REQUIRED WORK:
Keep to one stretch of the data below, the lines from the one with "focal_35mm: 49" up to and including the one with "f_number: 5", and return that stretch exactly.
══ DATA IN THIS EXERCISE ══
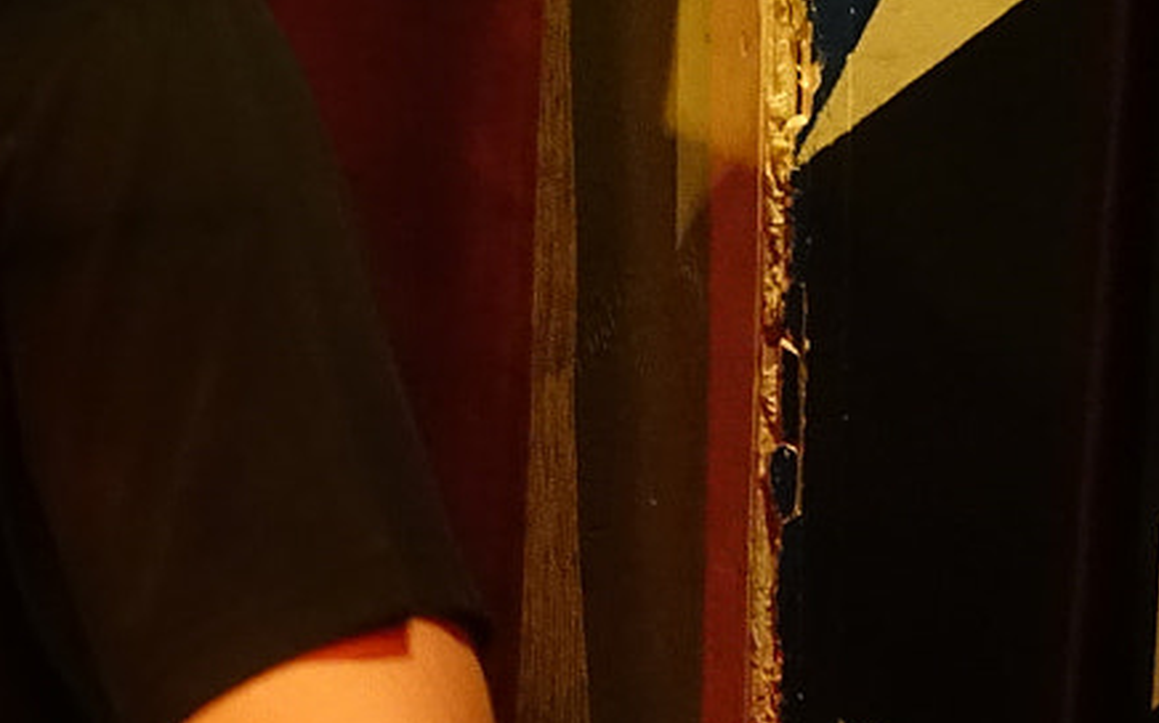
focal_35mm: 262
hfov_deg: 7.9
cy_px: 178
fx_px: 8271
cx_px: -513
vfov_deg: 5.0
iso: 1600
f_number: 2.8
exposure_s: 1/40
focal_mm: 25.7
═══
══ DATA IN THIS EXERCISE ══
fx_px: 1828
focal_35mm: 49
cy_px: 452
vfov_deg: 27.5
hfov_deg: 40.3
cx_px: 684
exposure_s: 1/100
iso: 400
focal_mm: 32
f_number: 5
═══
RESPONSE BELOW:
focal_35mm: 49
cy_px: 452
vfov_deg: 27.5
hfov_deg: 40.3
cx_px: 684
exposure_s: 1/100
iso: 400
focal_mm: 32
f_number: 5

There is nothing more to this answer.